Promises to make the Bill bulletproof and safe don't seem to have happened
Despite evidence from other areas of the world where assisted dying is legal, our political class – seemingly to honour a promise to a celebrity – blunder ahead with a pass-it-now-and-we'll-sort-out-difficulties-later attitude. Don't worry, the House of Lords can fix any of the flaws and then the Secretary of State can add on bits later, too.
It seems to me that at its second reading, back in November, similar promises were made to make the Bill bulletproof and safe by its third reading, but that does not appear to have happened. Clinicians like myself struggle to understand how amendments to this Bill, that might protect vulnerable groups – such as those with dementia or Down's Syndrome, or those suffering from eating disorders – have been rejected one by one. Establishing why someone wishes to take their own life, and asking whether an advanced cancer diagnosis really is the main trigger, and whether or not someone might change their mind, will be hard, even for the most experienced clinicians.
What exactly is going on? There is a blinkered mentality among some who do not wish to see the issues in anything but simple terms, with columnist and peer Lord Finkelstein being a prominent example, but you also wonder how much influence extremely well-funded pressure groups like Dignity in Dying have exerted in all of this. I would hazard a guess that Assisted Dying clinics of the future will have pink signage.
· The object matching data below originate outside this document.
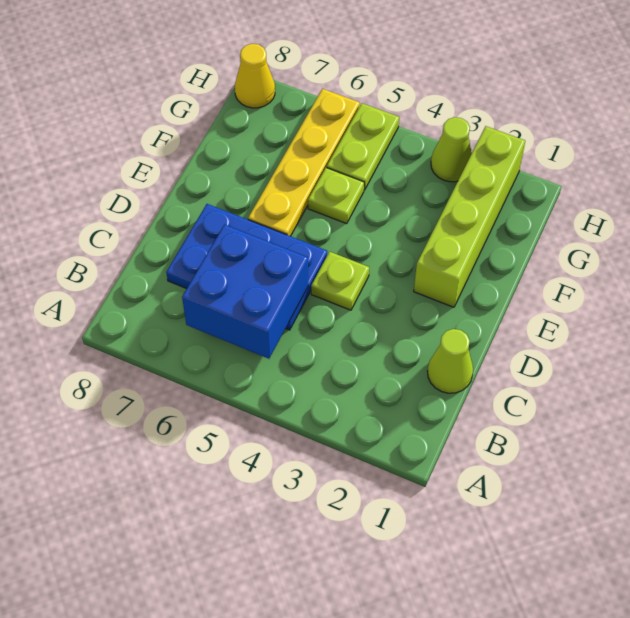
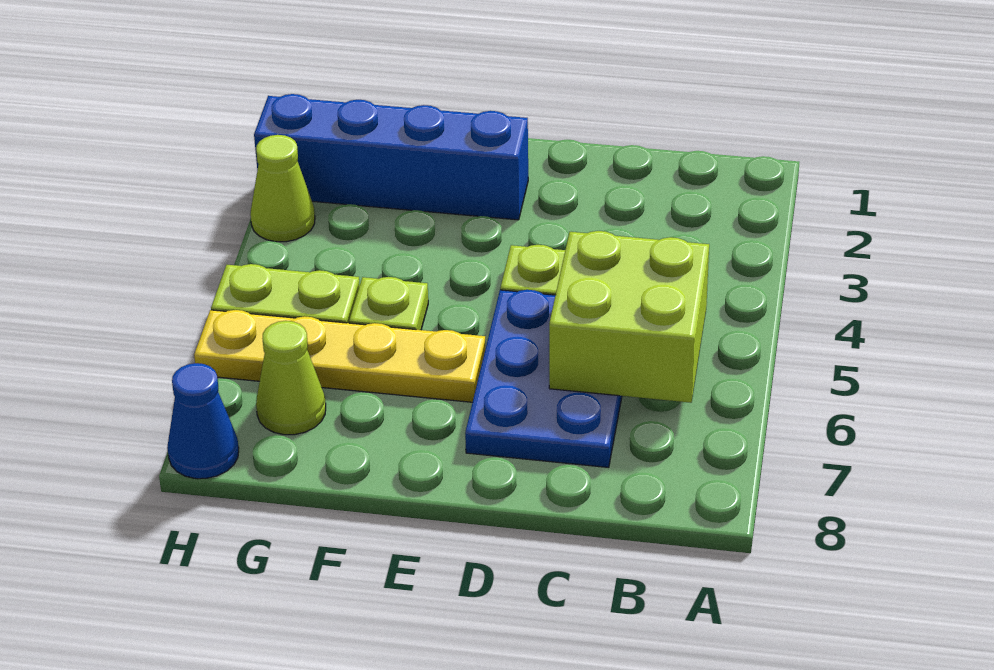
blue brick B5:C6 level 2 -> lime brick B5:C6 level 2
lime cone C1 level 1 -> lime cone G7 level 1
lime brick E2:H2 level 1 -> blue brick E2:H2 level 1
yellow cone H8 level 1 -> blue cone H8 level 1

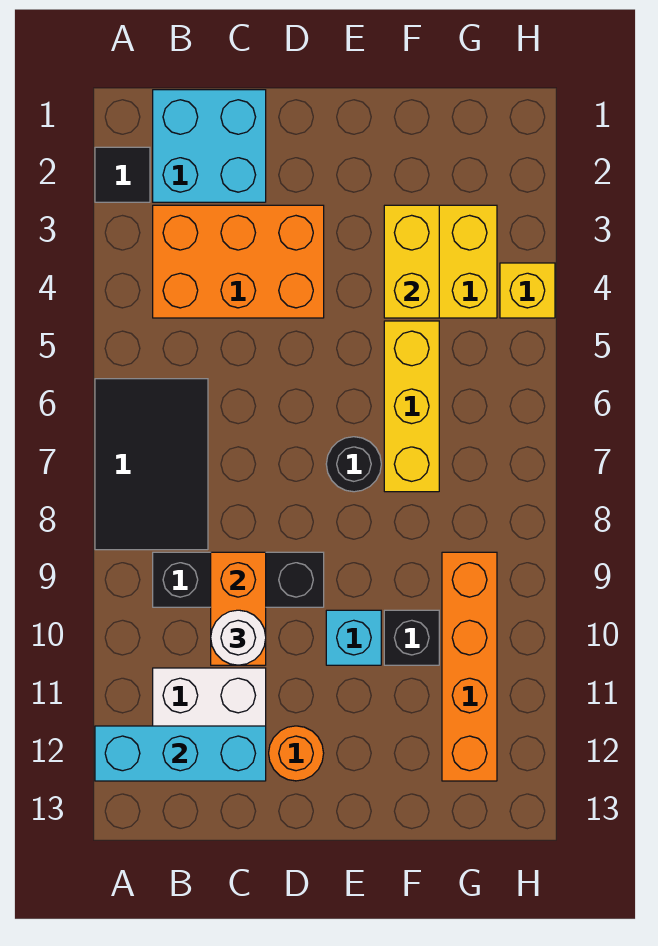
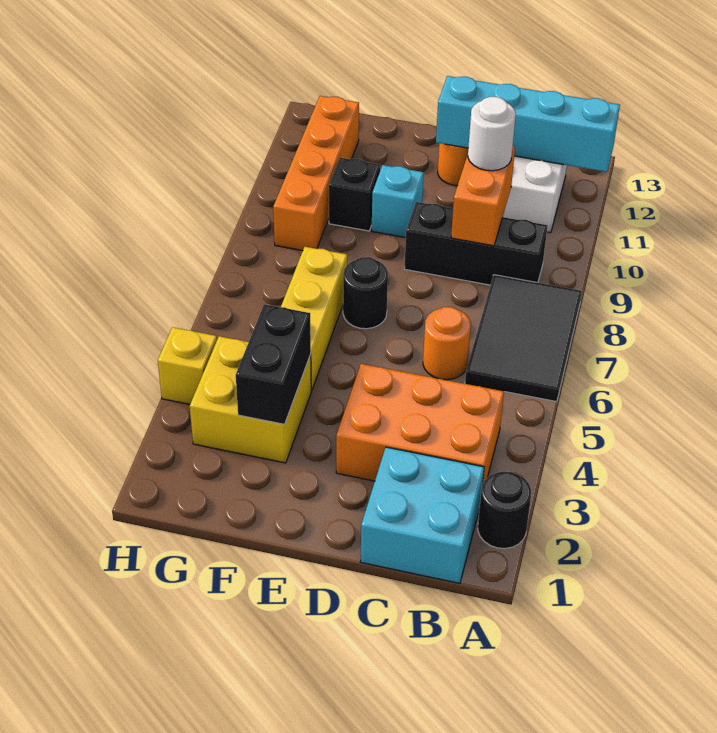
black tile A2 level 1 -> black round brick A2 level 1
cyan brick A12:C12 level 2 -> cyan brick A12:D12 level 2
none -> orange round brick C6 level 1
yellow brick F3:F4 level 2 -> black brick F3:F4 level 2

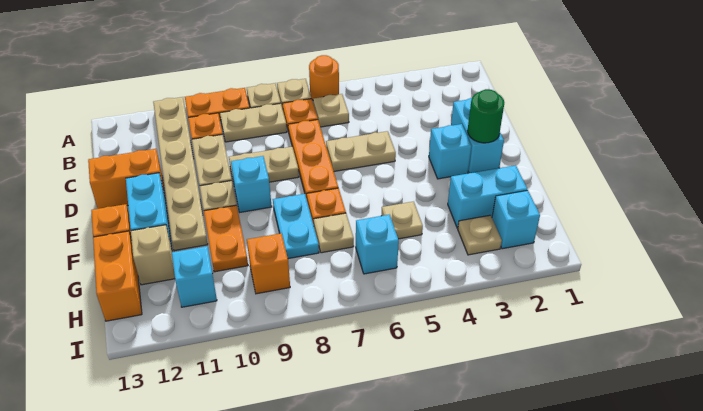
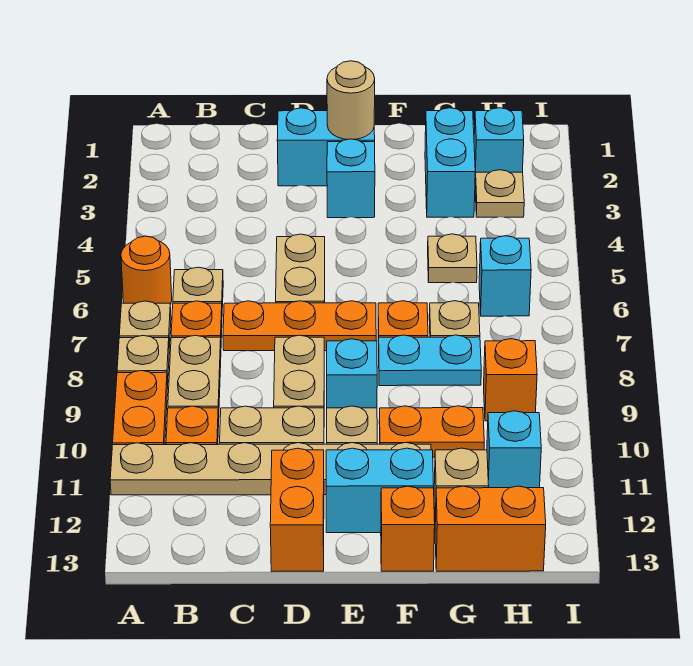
green round brick E2 level 2 -> tan round brick E2 level 2

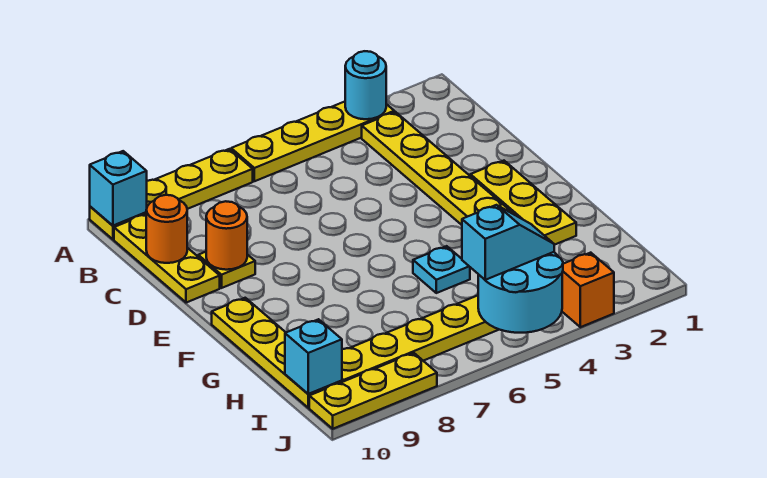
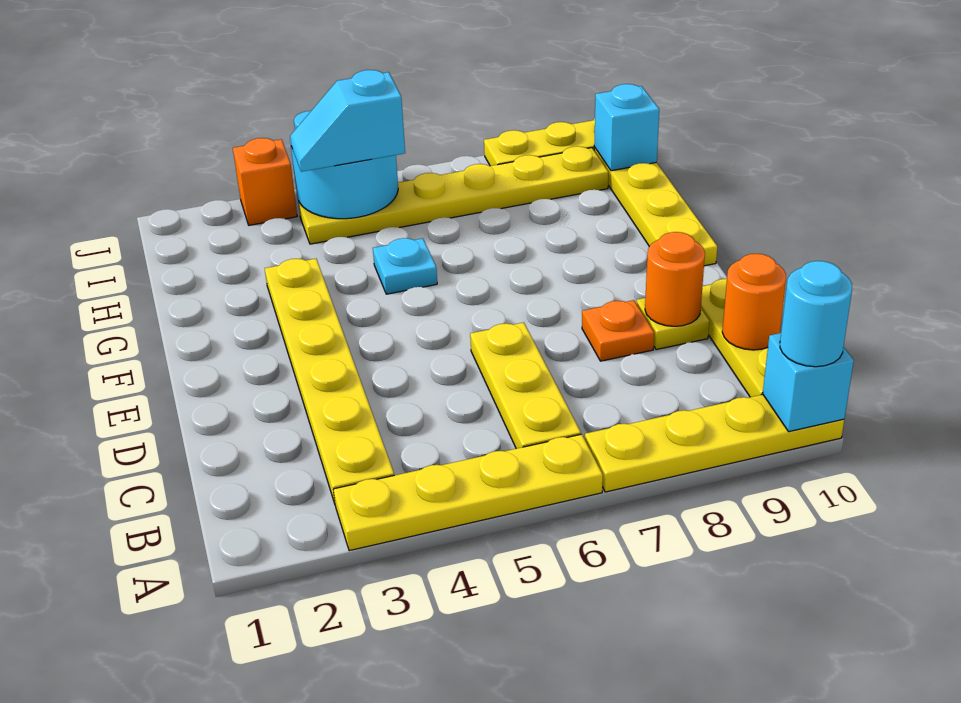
cyan round brick A3 level 2 -> cyan round brick A10 level 3
none -> orange plate D8 level 1
yellow plate E2:G2 level 1 -> yellow plate B6:D6 level 1

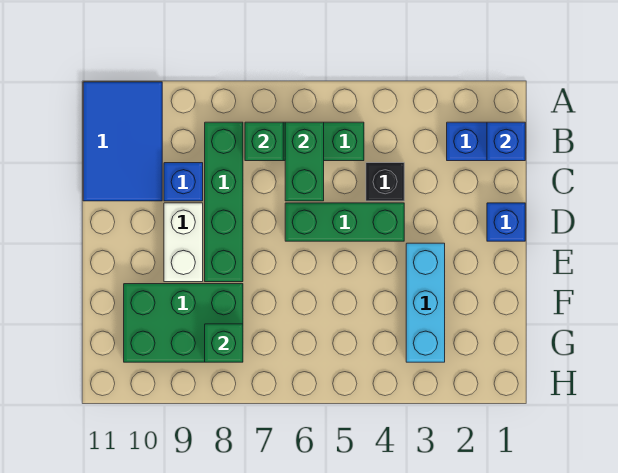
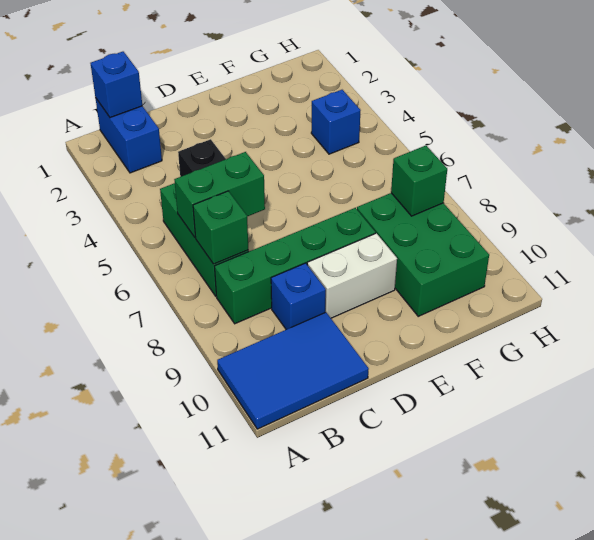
blue brick D1 level 1 -> blue brick G4 level 1
green brick D4:D6 level 1 -> none
cyan brick E3:G3 level 1 -> none

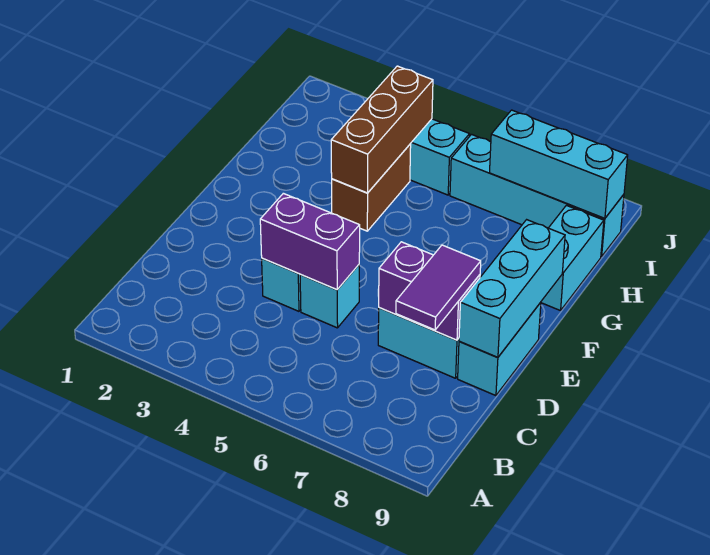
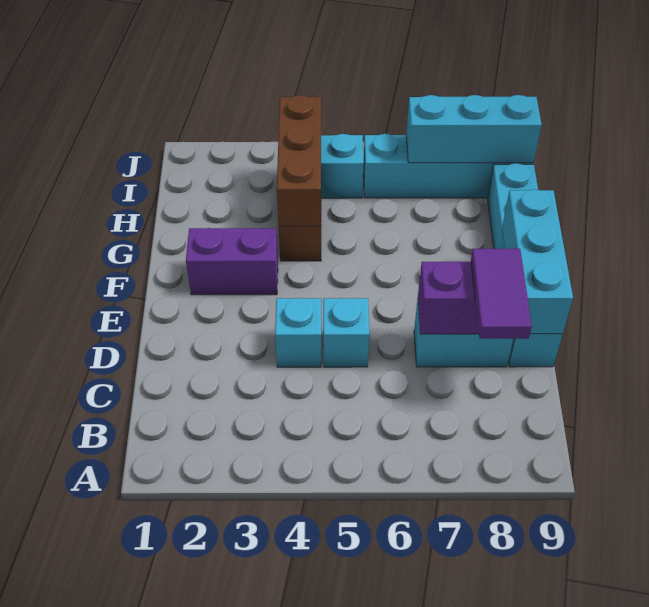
purple brick D4:D5 level 2 -> purple brick F2:F3 level 1

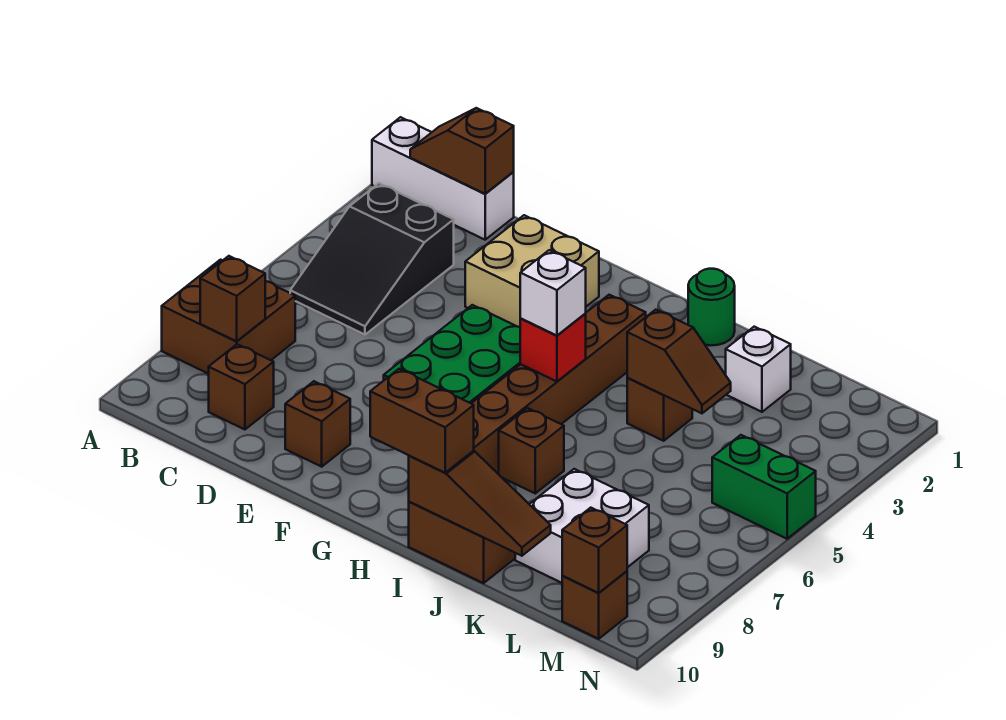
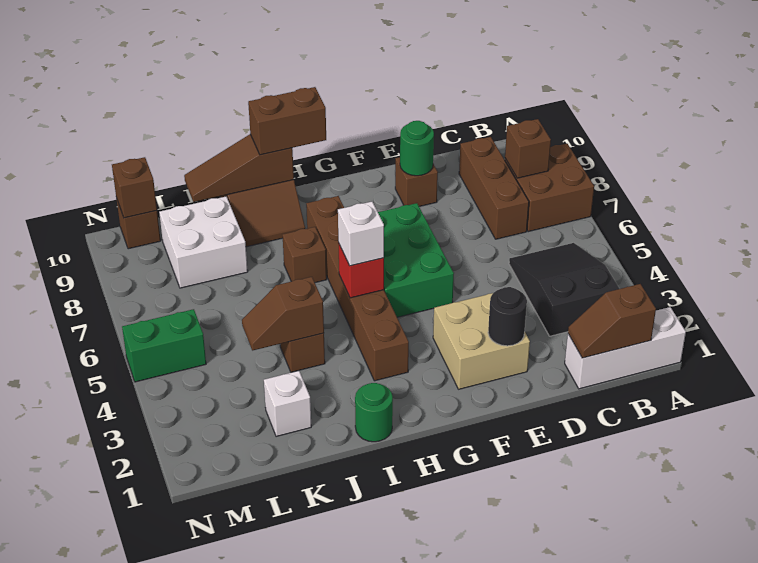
brown slope B1:C1 level 2 top C -> brown slope B1:C1 level 2 top B
brown brick C9 level 1 -> brown brick C7:C9 level 1
none -> black round brick E2 level 2
none -> green round brick E9 level 2

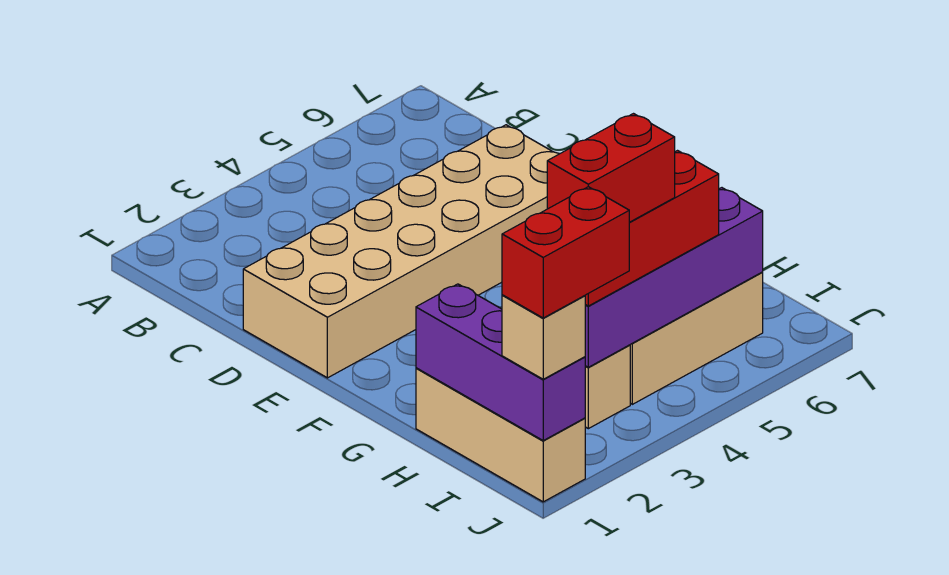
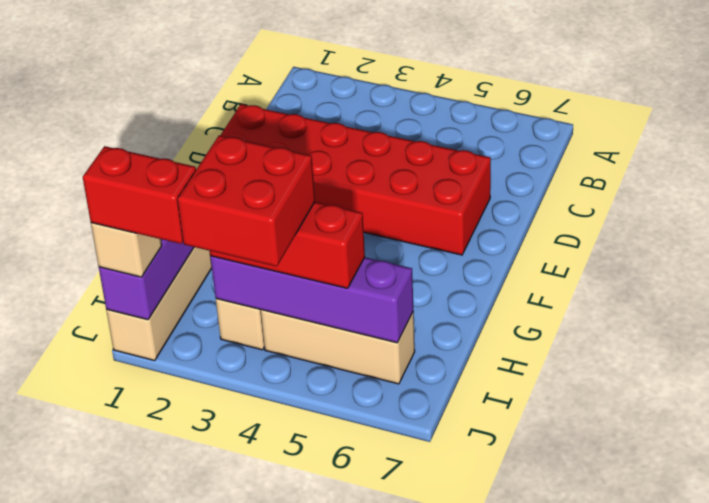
tan brick D1:E6 level 1 -> red brick D1:E6 level 1
red brick I3:I4 level 4 -> red brick I3:J4 level 4

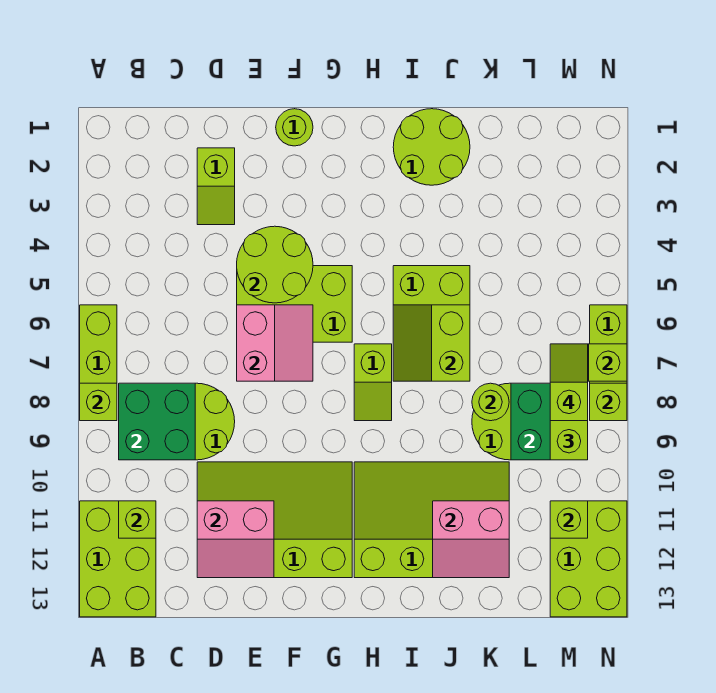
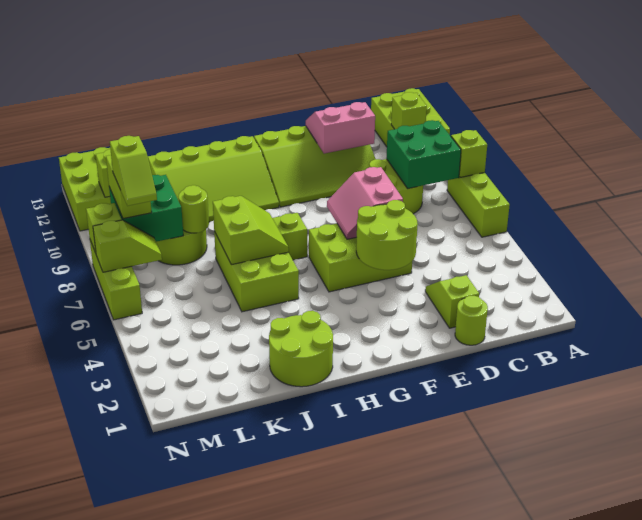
lime round brick F1 level 1 -> lime round brick D1 level 1
pink slope J11:K12 level 2 top 11 -> none

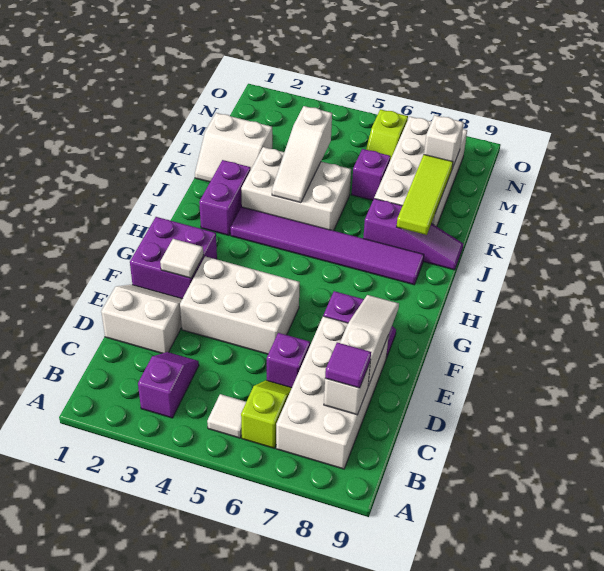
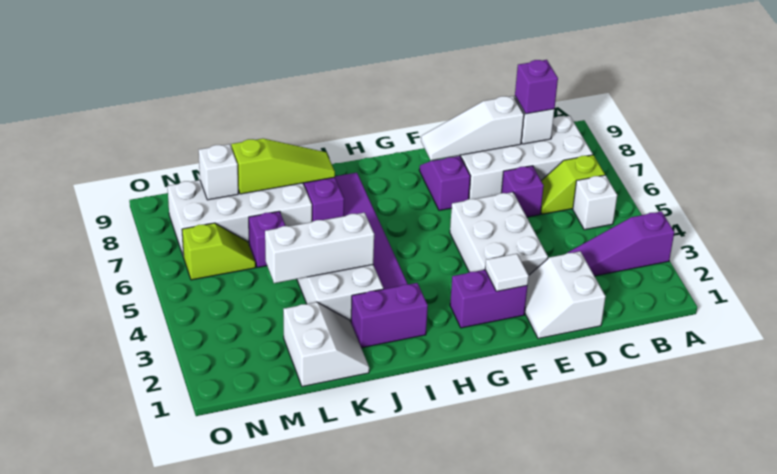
purple slope B3:C3 level 1 top B -> purple slope A3:C3 level 1 top A
white tile B5 level 1 -> white brick B5 level 1
purple tile C8 level 3 -> purple brick C8 level 3
purple brick F1:G2 level 1 -> purple brick F2:G2 level 1
white slope J4:L4 level 2 top L -> white brick J4:L4 level 2
lime tile J8:L8 level 2 -> lime slope J8:L8 level 2 top L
This Bill promises to make very difficult decisions much more straightforward and clear. But life is not straightforward and it is the vagueness of the Bill – with its huge number of unanswered questions – that concerns those at the coalface of the end of life like me. Without very significant changes and improvements from the House of Lords, we face the all too real prospect of the system provided for by this Bill failing our patients. The complex needs of many of the families I serve require a network of support, not, as the Bill allows, physicians bringing up the possibility of assisted dying to those who are already vulnerable and suicidal.